* _Records for this task_
┌──
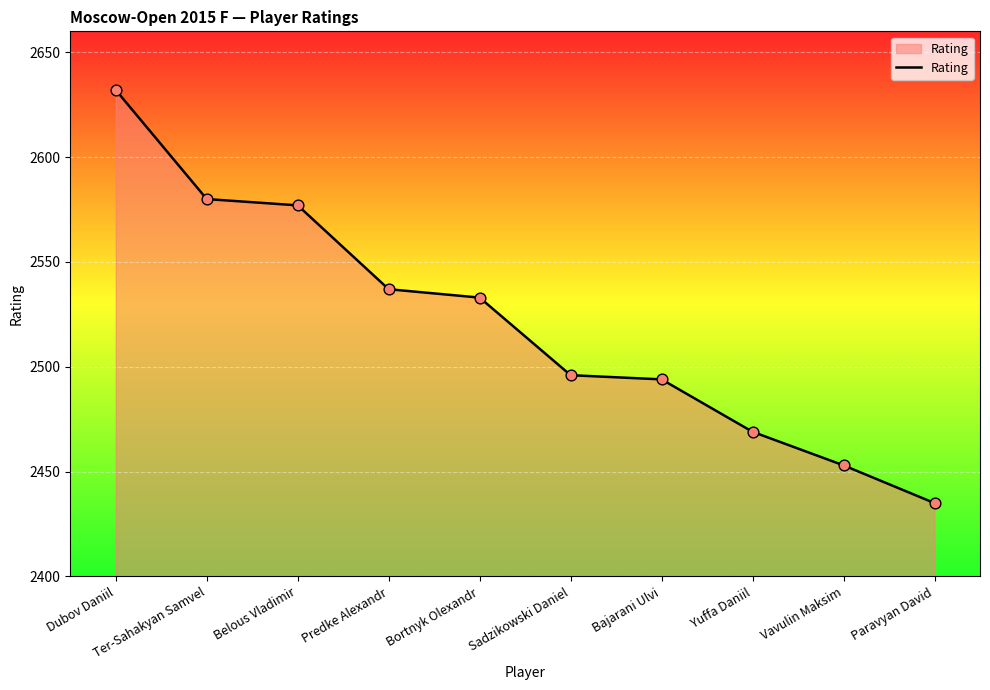

What is the ratio of the value at Yuffa Daniil to the value at Bortnyk Olexandr?

1.0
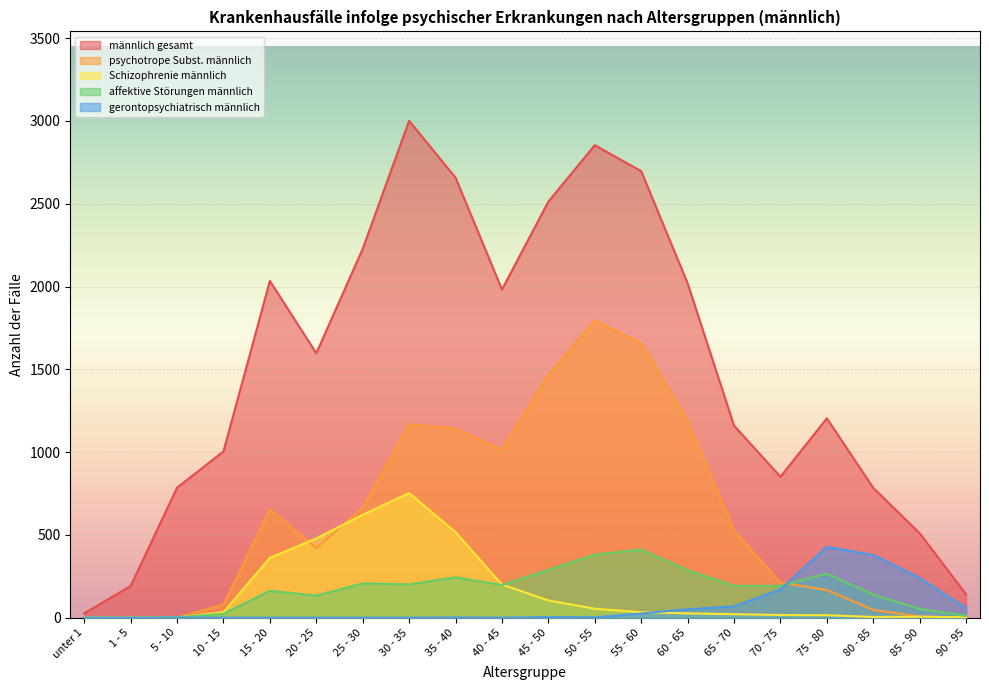

In männlich gesamt, how many points are higher than both neighbors (excluding endpoints)?

4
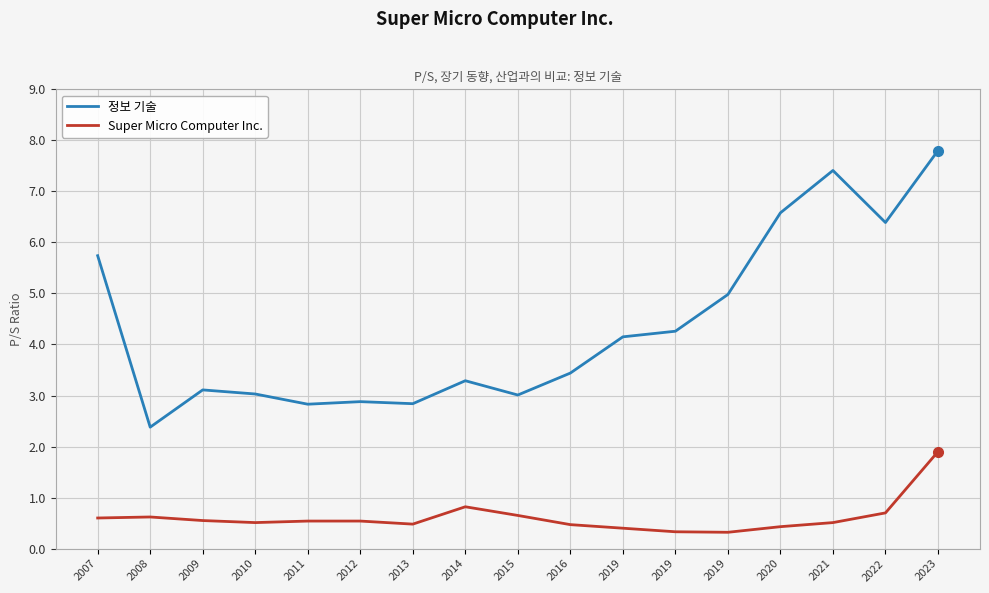

Is it true that Super Micro Computer Inc. equals 0.2 at 2016?

False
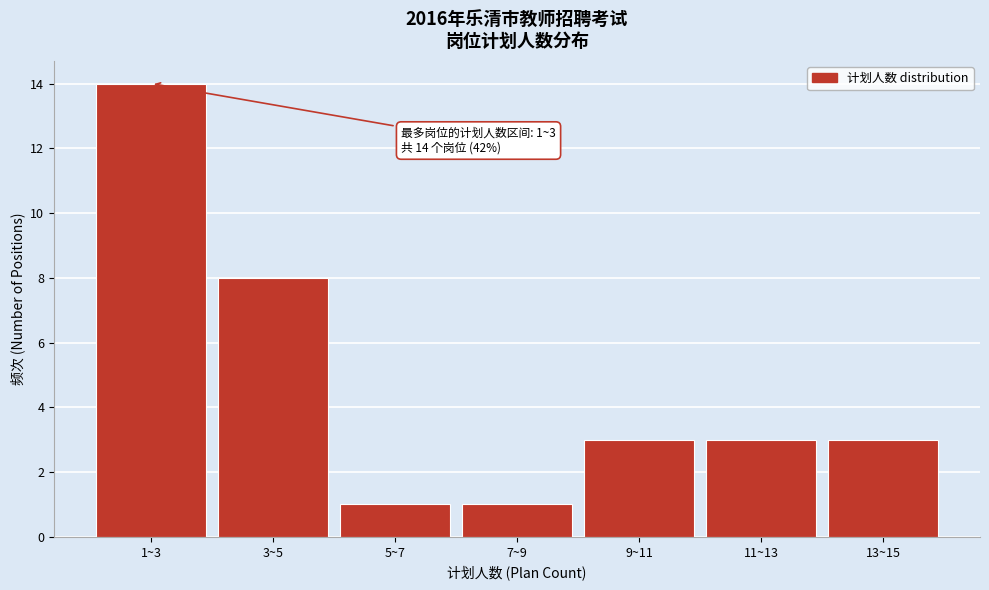

Reading left to right, extract all data points from this chart.

1~3=14	3~5=8	5~7=1	7~9=1	9~11=3	11~13=3	13~15=3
└──
* _What needs to be done_
Rewrite all the entries above with every "value" replaced by "reading" and nothing else changed. Leave the pictures out.

* _Written reply_
What is the ratio of the reading at Yuffa Daniil to the reading at Bortnyk Olexandr?

1.0

In männlich gesamt, how many points are higher than both neighbors (excluding endpoints)?

4

Is it true that Super Micro Computer Inc. equals 0.2 at 2016?

False

Reading left to right, extract all data points from this chart.

1~3=14	3~5=8	5~7=1	7~9=1	9~11=3	11~13=3	13~15=3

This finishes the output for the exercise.